A jaw-dropping YouTube Short is giving viewers a close-up look at one of nature's strangest eaters: the bearded vulture.
In the clip, the bird calmly perches on a handler's arm before swallowing a huge bone whole, a feat that seems almost unbelievable until you learn this species is built for exactly that.
The video, shared by nature.science_official (@nature.science_official) and featured in a post on A-Z Animals, shows why the bearded vulture has earned the nickname "bone-breaker." What looks like an extreme feeding moment is actually normal behavior for the species.
Bearded vultures are unlike most birds of prey because bones are not just an occasional snack. According to A-Z Animals, about 70% to 90% of what bearded vultures eat comes from bones and marrow scavenged from carcasses and other dead animals.
In the wild, those remains often come from goats, sheep, deer, and similar mountain animals. The rest of their diet may include small mammals or reptiles, but bones make up most of it.
That unusual menu works because the birds have evolved to handle it.
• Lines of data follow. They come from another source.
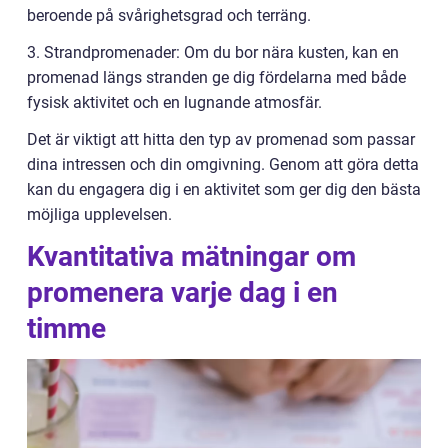
beroende på svårighetsgrad och terräng.
3. Strandpromenader: Om du bor nära kusten, kan en
promenad längs stranden ge dig fördelarna med både
fysisk aktivitet och en lugnande atmosfär.
Det är viktigt att hitta den typ av promenad som passar
dina intressen och din omgivning. Genom att göra detta
kan du engagera dig i en aktivitet som ger dig den bästa
möjliga upplevelsen.
Kvantitativa mätningar om
promenera varje dag i en
timme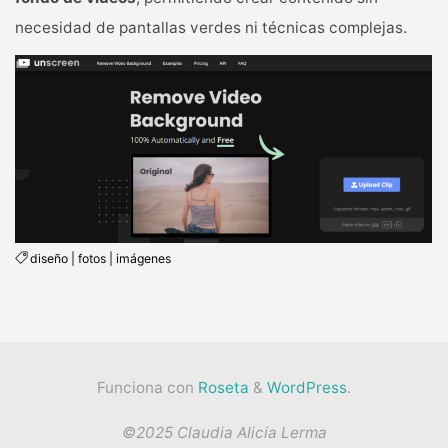
necesidad de pantallas verdes ni técnicas complejas.
diseño
|
fotos
|
imágenes
Funciona con
Roseta
&
WordPress
.
©2025 Claudia Alicia Lerma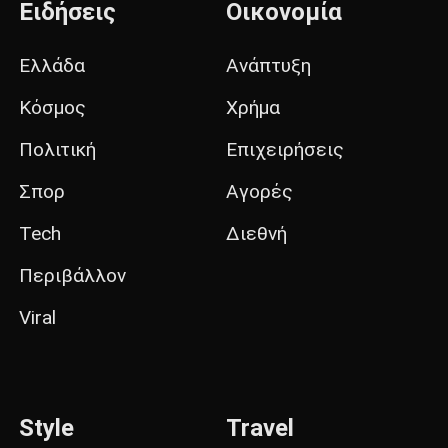
Ειδήσεις
Οικονομία
Ελλάδα
Ανάπτυξη
Κόσμος
Χρήμα
Πολιτική
Επιχειρήσεις
Σπορ
Αγορές
Tech
Διεθνή
Περιβάλλον
Viral
Style
Travel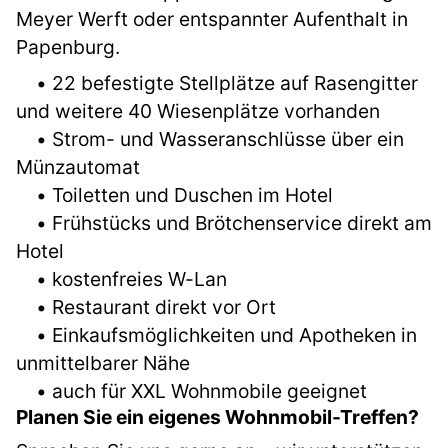
Meyer Werft oder entspannter Aufenthalt in
Papenburg.
• 22 befestigte Stellplätze auf Rasengitter
und weitere 40 Wiesenplätze vorhanden
• Strom- und Wasseranschlüsse über ein
Münzautomat
• Toiletten und Duschen im Hotel
• Frühstücks und Brötchenservice direkt am
Hotel
• kostenfreies W-Lan
• Restaurant direkt vor Ort
• Einkaufsmöglichkeiten und Apotheken in
unmittelbarer Nähe
• auch für XXL Wohnmobile geeignet
Planen Sie ein eigenes Wohnmobil-Treffen?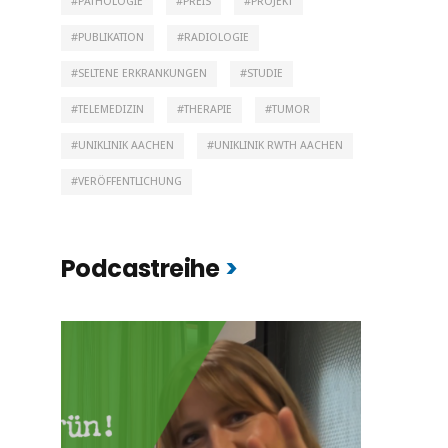
PATHOLOGIE
PREIS
PROJEKT
PUBLIKATION
RADIOLOGIE
SELTENE ERKRANKUNGEN
STUDIE
TELEMEDIZIN
THERAPIE
TUMOR
UNIKLINIK AACHEN
UNIKLINIK RWTH AACHEN
VERÖFFENTLICHUNG
Podcastreihe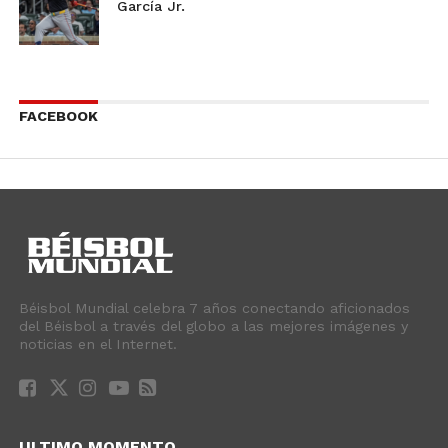
García Jr.
FACEBOOK
Béisbol Mundial celebra 7 años conectando aficionados
del Béisbol a través del globo a las mejores imágenes y
noticias en el Internet.
ULTIMO MOMENTO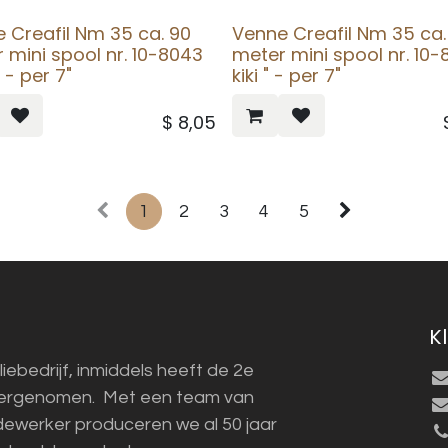
 Creafil Nm 35 ca. 90
Venne Creafil Nm 35 ca.
 mini spool nr. 10-8043
meter mini spool nr. 10
 - per 7"
kiki " - per 7"
$
8,05
1
2
3
4
5
K
liebedrijf, inmiddels heeft de 2e
vergenomen. Met een team van
ewerker produceren we al 50 jaar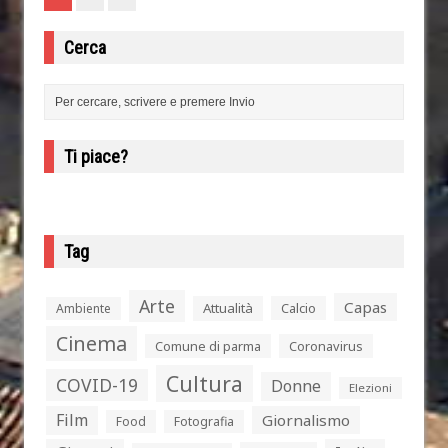
Cerca
Ti piace?
Tag
Arte
Capas
Attualità
Calcio
Ambiente
Cinema
Comune di parma
Coronavirus
Cultura
COVID-19
Donne
Elezioni
Film
Giornalismo
Food
Fotografia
Their throats and esophagi are especially flexible and muscular, allowing them to gulp down whole bones. Their stomachs can store multiple bones, and stomach acid with a pH near 1 can strip away the tough outer layer, while the stomach muscles break the rest apart.
For bearded vultures, bones are an energy-rich food source packed with fat and nutrients. Instead of competing for fresh prey, they have adapted to make the most of what is left behind. That makes them highly efficient scavengers.
Healthy ecosystems depend on many different species doing different jobs, including scavengers that help process animal remains and reuse nutrients already present in the environment.
In this case, the bone-swallowing moment is not a trick; it is a glimpse of a real biological adaptation shaped over time.
The bearded vulture's strange meal may look impossible at first glance, but for a species so finely adapted to its environment, even a whole bone is just dinner.